Hi, I am fairly new to Alteryx. I am trying to clean up an excel sheet that has a wide variety of data in the field. The data represents account numbers in a client's general ledger but the export formatting causes some words (which is the description of the specific entry) to get placed in the same row as account numbers (EX. 123456454, 213213213RC, FSH32433432, Tops Paint (2003), John Doe.
In my field I only want to have the following:
123456454 |
213213213RC |
FSH32433432 |
It is too hard to individually filter out words as there are 1000's of entries. I have been playing around with Regex_Replace, and I feel like I am close, but I am just wondering if there is a way to search for data that has a letter character in a specific placement (i.e find data with any letter in the 4th character spot and then replace it with a blank).
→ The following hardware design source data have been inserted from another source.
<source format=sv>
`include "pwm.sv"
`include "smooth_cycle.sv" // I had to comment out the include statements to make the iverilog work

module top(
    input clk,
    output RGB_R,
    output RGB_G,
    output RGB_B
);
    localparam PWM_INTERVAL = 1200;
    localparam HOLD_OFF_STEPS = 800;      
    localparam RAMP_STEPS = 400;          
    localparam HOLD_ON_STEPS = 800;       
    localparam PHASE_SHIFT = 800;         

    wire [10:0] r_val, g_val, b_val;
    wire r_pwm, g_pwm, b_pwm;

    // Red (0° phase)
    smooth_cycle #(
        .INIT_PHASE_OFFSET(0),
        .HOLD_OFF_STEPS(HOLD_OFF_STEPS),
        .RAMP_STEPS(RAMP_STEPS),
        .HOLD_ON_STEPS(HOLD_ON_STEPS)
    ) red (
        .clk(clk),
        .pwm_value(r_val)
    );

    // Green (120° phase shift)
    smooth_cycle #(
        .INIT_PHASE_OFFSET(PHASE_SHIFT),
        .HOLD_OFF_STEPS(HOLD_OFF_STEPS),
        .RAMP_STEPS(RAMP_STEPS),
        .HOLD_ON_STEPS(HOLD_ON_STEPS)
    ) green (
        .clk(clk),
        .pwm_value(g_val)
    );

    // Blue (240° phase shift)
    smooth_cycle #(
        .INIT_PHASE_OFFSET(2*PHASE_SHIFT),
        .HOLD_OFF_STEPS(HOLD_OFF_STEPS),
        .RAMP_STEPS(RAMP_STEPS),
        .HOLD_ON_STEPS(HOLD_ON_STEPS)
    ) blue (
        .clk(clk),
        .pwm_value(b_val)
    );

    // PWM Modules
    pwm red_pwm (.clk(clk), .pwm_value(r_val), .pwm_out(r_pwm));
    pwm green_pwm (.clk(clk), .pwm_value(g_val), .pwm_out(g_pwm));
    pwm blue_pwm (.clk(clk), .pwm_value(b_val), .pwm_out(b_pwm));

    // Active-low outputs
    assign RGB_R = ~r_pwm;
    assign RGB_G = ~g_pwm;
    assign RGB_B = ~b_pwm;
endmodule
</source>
Because then that would remove things like "Top Paints (2003)" and "John Doe" but keep "FSH32433432" and "213213213RC" and similar because I know the 4th character will always be a digit for the account number.
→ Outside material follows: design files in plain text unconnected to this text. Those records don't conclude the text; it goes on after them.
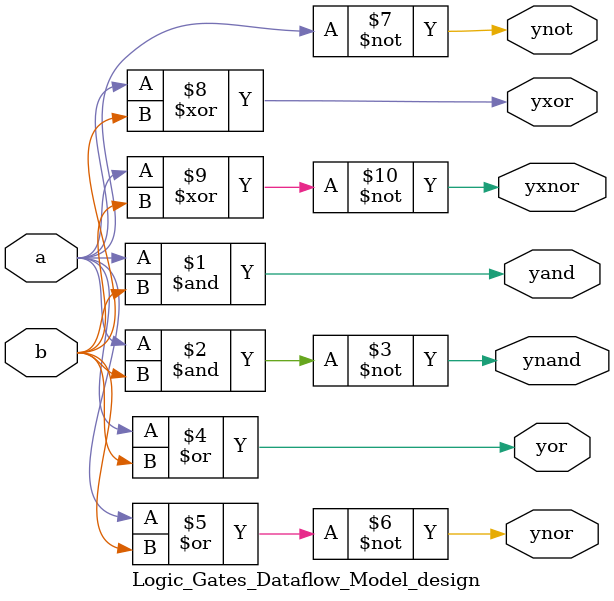
<source format=v>
`timescale 1ns / 1ps


module Logic_Gates_Dataflow_Model_design(
    input a,b,
    output yand, ynand, yor, ynor, ynot,
    yxor, yxnor
    );
    assign yand = a & b;
    assign ynand = ~(a & b);
    assign yor = a|b;
    assign ynor = ~(a|b);
    assign ynot = ~a;
    assign yxor = a^b;
    assign yxnor = ~(a^b);
endmodule

</source>
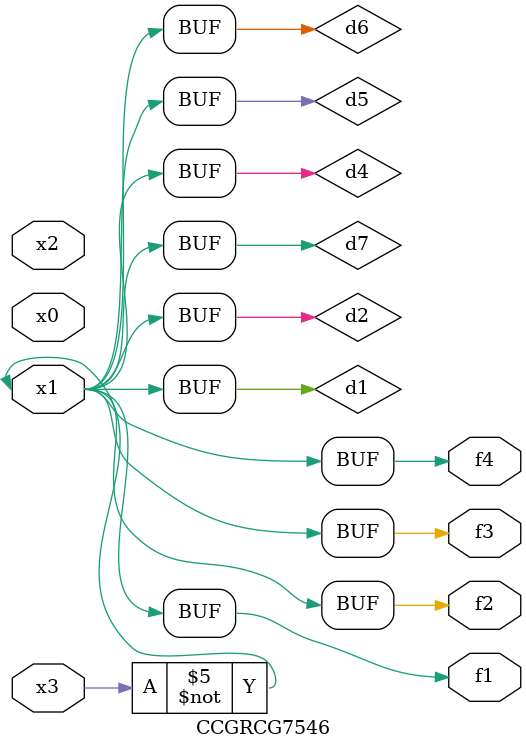
<source format=v>
module CCGRCG7546(
	input x0, x1, x2, x3,
	output f1, f2, f3, f4
);

	wire d1, d2, d3, d4, d5, d6, d7;

	not (d1, x3);
	buf (d2, x1);
	xnor (d3, d1, d2);
	nor (d4, d1);
	buf (d5, d1, d2);
	buf (d6, d4, d5);
	nand (d7, d4);
	assign f1 = d6;
	assign f2 = d7;
	assign f3 = d6;
	assign f4 = d6;
endmodule

</source>
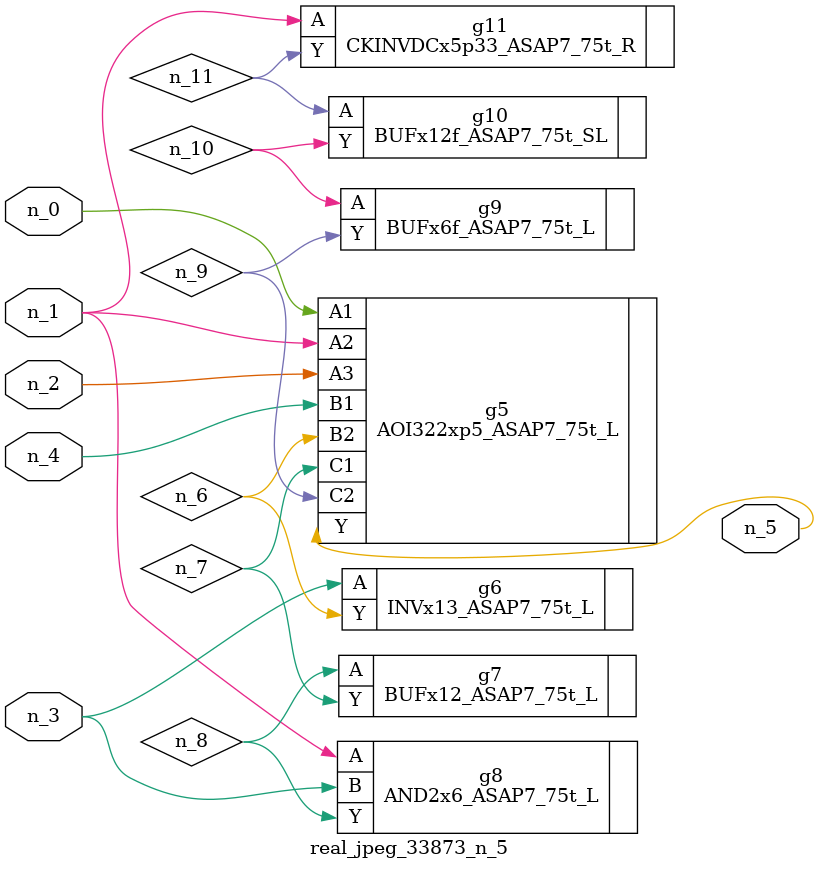
<source format=v>
module real_jpeg_33873_n_5 (n_4, n_0, n_1, n_2, n_3, n_5);

input n_4;
input n_0;
input n_1;
input n_2;
input n_3;

output n_5;

wire n_8;
wire n_11;
wire n_6;
wire n_7;
wire n_10;
wire n_9;

AOI322xp5_ASAP7_75t_L g5 ( 
.A1(n_0),
.A2(n_1),
.A3(n_2),
.B1(n_4),
.B2(n_6),
.C1(n_7),
.C2(n_9),
.Y(n_5)
);

AND2x6_ASAP7_75t_L g8 ( 
.A(n_1),
.B(n_3),
.Y(n_8)
);

CKINVDCx5p33_ASAP7_75t_R g11 ( 
.A(n_1),
.Y(n_11)
);

INVx13_ASAP7_75t_L g6 ( 
.A(n_3),
.Y(n_6)
);

BUFx12_ASAP7_75t_L g7 ( 
.A(n_8),
.Y(n_7)
);

BUFx6f_ASAP7_75t_L g9 ( 
.A(n_10),
.Y(n_9)
);

BUFx12f_ASAP7_75t_SL g10 ( 
.A(n_11),
.Y(n_10)
);


endmodule
</source>
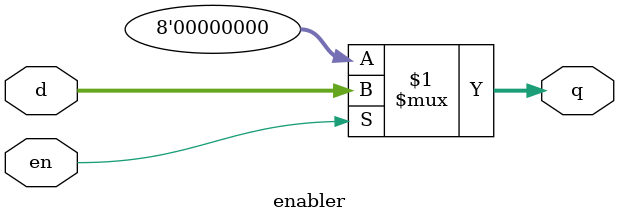
<source format=v>
/*
	enabler module: passes input to output when enable is high
*/

`default_nettype none
`ifndef __ENABLE__
`define __ENABLE__

module enabler (
    input  wire [7:0] d,    // input byte
    input  wire       en,   // enable
    output wire [7:0] q     // output byte
);

    assign q = en ? d : 8'b0;

endmodule

`endif
`default_nettype wire
</source>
Eventually, what I will do is replace the now blanks from John Doe and Top Paints (2003) and use the multi-row formula to drag down the actual account number (I have gotten that part to work).
Sorry if that was confusing, maybe I am thinking about this process wrong?
Solved! Go to Solution.
Hi @GCEagles,
If I understand correctly, you want to test if the 4th character in any given string is a number you want to include it. Attached is a workflow that does that (the Text to Columns and Data Cleansing tools are to create the list based on how you presented the data).
Hey @T_Willins
Thanks for the reply, instead of using the filter at the end that splits the results, is it possible to have the output where there is one column but it would look like this for instance, where the words are now just blank entries:
12345654 |
213213213RC |
FSH24433432 |
I can't just remove those rows with the words (Tops and John Doe) because there are other relevant columns of data. So, if they are blank I can use my multi row formula to drag down the numbered accounts above (i.e 12345654).
Yes. I updated the RegEx tool to change the output from string to numeric. That way anything that is not a number (including spaces) will be Null(). Then using a Multi-Row Formula tool, any line that has a Null() in the RegExOut field gets updated in the Field1 field with the line above, saving a step of having to blank out the non-account numbers and replace them later.